Ülkemiz sanat eserleri mezarlığıdır ve bizler vandalizmin gölgesinde, vurdumduymazlığın nezdinde yok olan sanat eserlerinin yasını tutuyoruz. Bu yazıda Gencay Kasapçı’nın Mersin’de yok olan bir eserini hatırlatacağım. Kasapçı, çeşitli sergiler, kurumlarla işbirliği ve kamusal alandaki eserleriyle öne çıkan bir sanatçı. Kamusal alanlarda bulunan eserlerinden biri de Mersin’deki Portakal Ağacı isimli heykelidir.

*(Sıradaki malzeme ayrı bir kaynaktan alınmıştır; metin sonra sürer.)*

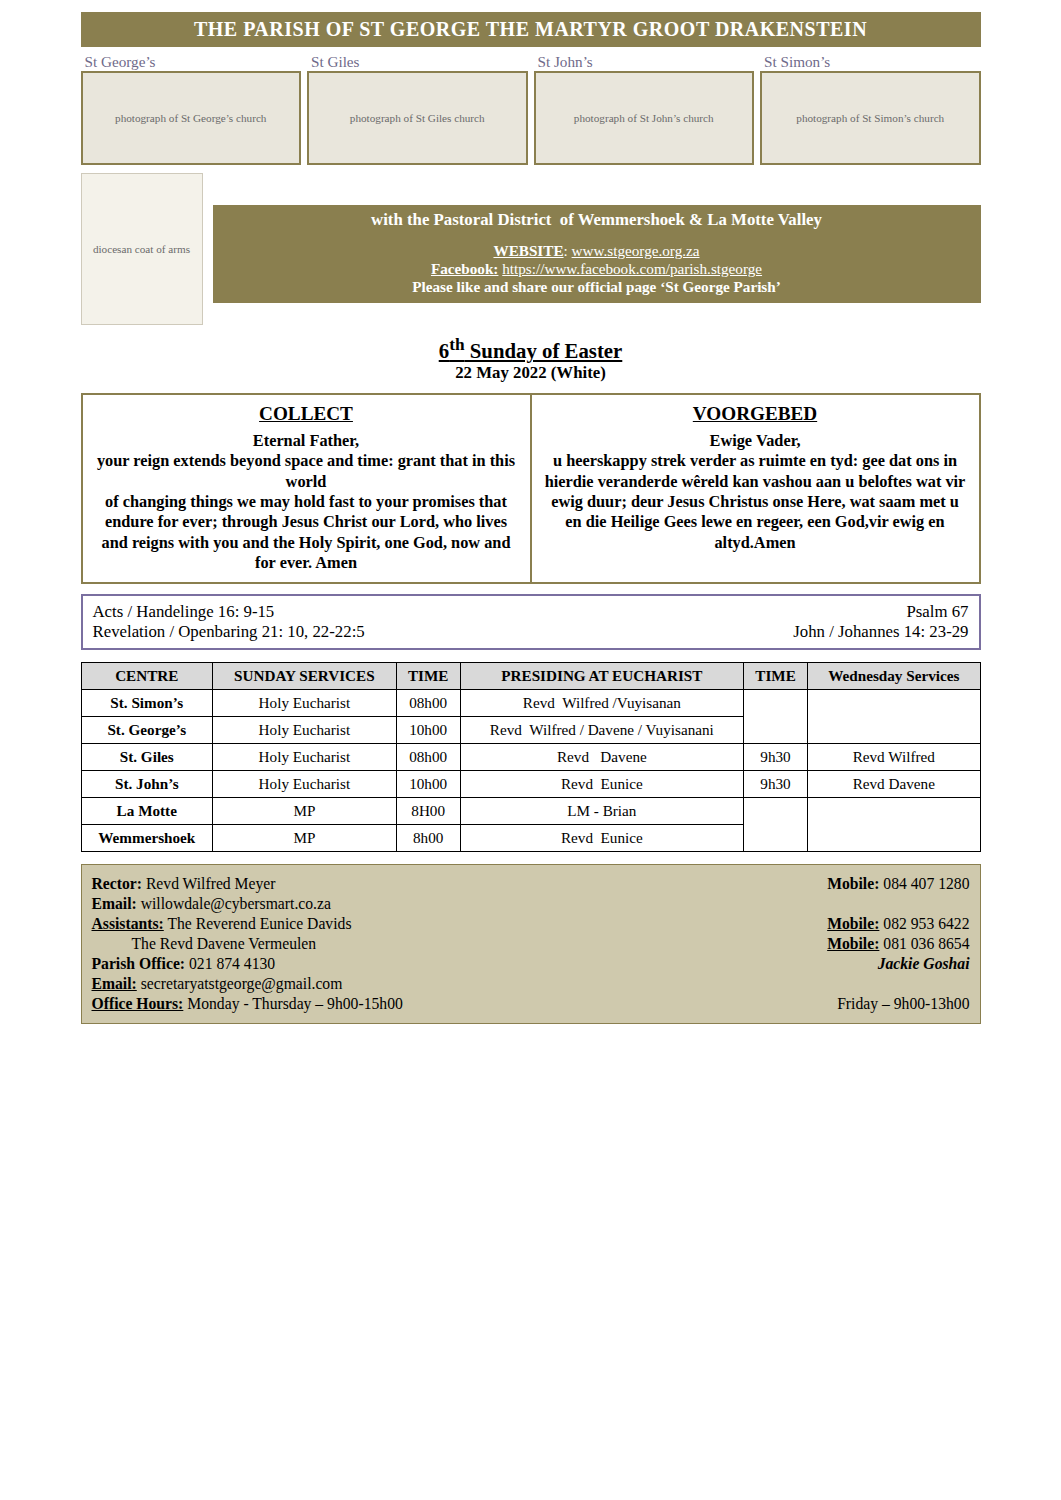THE PARISH OF ST GEORGE THE MARTYR GROOT DRAKENSTEIN
St George’s
photograph of St George’s church
St Giles
photograph of St Giles church
St John’s
photograph of St John’s church
St Simon’s
photograph of St Simon’s church
diocesan coat of arms
with the Pastoral District of Wemmershoek & La Motte Valley
WEBSITE: www.stgeorge.org.za
Facebook: https://www.facebook.com/parish.stgeorge
Please like and share our official page ‘St George Parish’
6th Sunday of Easter
22 May 2022 (White)
| COLLECT Eternal Father, your reign extends beyond space and time: grant that in this world of changing things we may hold fast to your promises that endure for ever; through Jesus Christ our Lord, who lives and reigns with you and the Holy Spirit, one God, now and for ever. Amen | VOORGEBED Ewige Vader, u heerskappy strek verder as ruimte en tyd: gee dat ons in hierdie veranderde wêreld kan vashou aan u beloftes wat vir ewig duur; deur Jesus Christus onse Here, wat saam met u en die Heilige Gees lewe en regeer, een God,vir ewig en altyd.Amen |
Acts / Handelinge 16: 9-15 Psalm 67
Revelation / Openbaring 21: 10, 22-22:5 John / Johannes 14: 23-29
| CENTRE | SUNDAY SERVICES | TIME | PRESIDING AT EUCHARIST | TIME | Wednesday Services |
| --- | --- | --- | --- | --- | --- |
| St. Simon’s | Holy Eucharist | 08h00 | Revd Wilfred /Vuyisanan | | |
| St. George’s | Holy Eucharist | 10h00 | Revd Wilfred / Davene / Vuyisanani |
| St. Giles | Holy Eucharist | 08h00 | Revd Davene | 9h30 | Revd Wilfred |
| St. John’s | Holy Eucharist | 10h00 | Revd Eunice | 9h30 | Revd Davene |
| La Motte | MP | 8H00 | LM - Brian | | |
| Wemmershoek | MP | 8h00 | Revd Eunice |
Rector: Revd Wilfred Meyer Mobile: 084 407 1280
Email: willowdale@cybersmart.co.za
Assistants: The Reverend Eunice Davids Mobile: 082 953 6422
The Revd Davene Vermeulen Mobile: 081 036 8654
Parish Office: 021 874 4130 Jackie Goshai
Email: secretaryatstgeorge@gmail.com
Office Hours: Monday - Thursday – 9h00-15h00 Friday – 9h00-13h00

Son yılların en çok tartışılan konularından biri kent belleğidir. İnsanlar, meslekler, pastaneler, restoranlar, eczaneler, sinemalar, caddeler, tarihi yapılar ve daha sayabileceğimiz birçok unsur, kent belleğinin önemli ögeleridir. Bu ögelerden biri ise sanat eserleridir. Heykeller, seramik panolar, duvar resimleri, mozaikler… İnsanların hafızalarında yer eden, kenti kent yapan sanat eserleri ne yazık ki her zaman korunamıyor.
Ülkemiz sanat eserleri mezarlığıdır ve bizler vandalizmin gölgesinde, vurdumduymazlığın nezdinde yok olan sanat eserlerinin yasını tutuyoruz. Ankara’da Kuzgun Acar’ın rölyefi, İstanbul’da Nusret Suman’ın, Bihrat Mavitan’ın, Kamil Sonad’ın heykelleri, Gaziantep’te bakımsızlıktan dolayı yok olan duvar resimleri… Kentleri, sanatçıları ve eserleri çoğaltmak ne yazık ki mümkün.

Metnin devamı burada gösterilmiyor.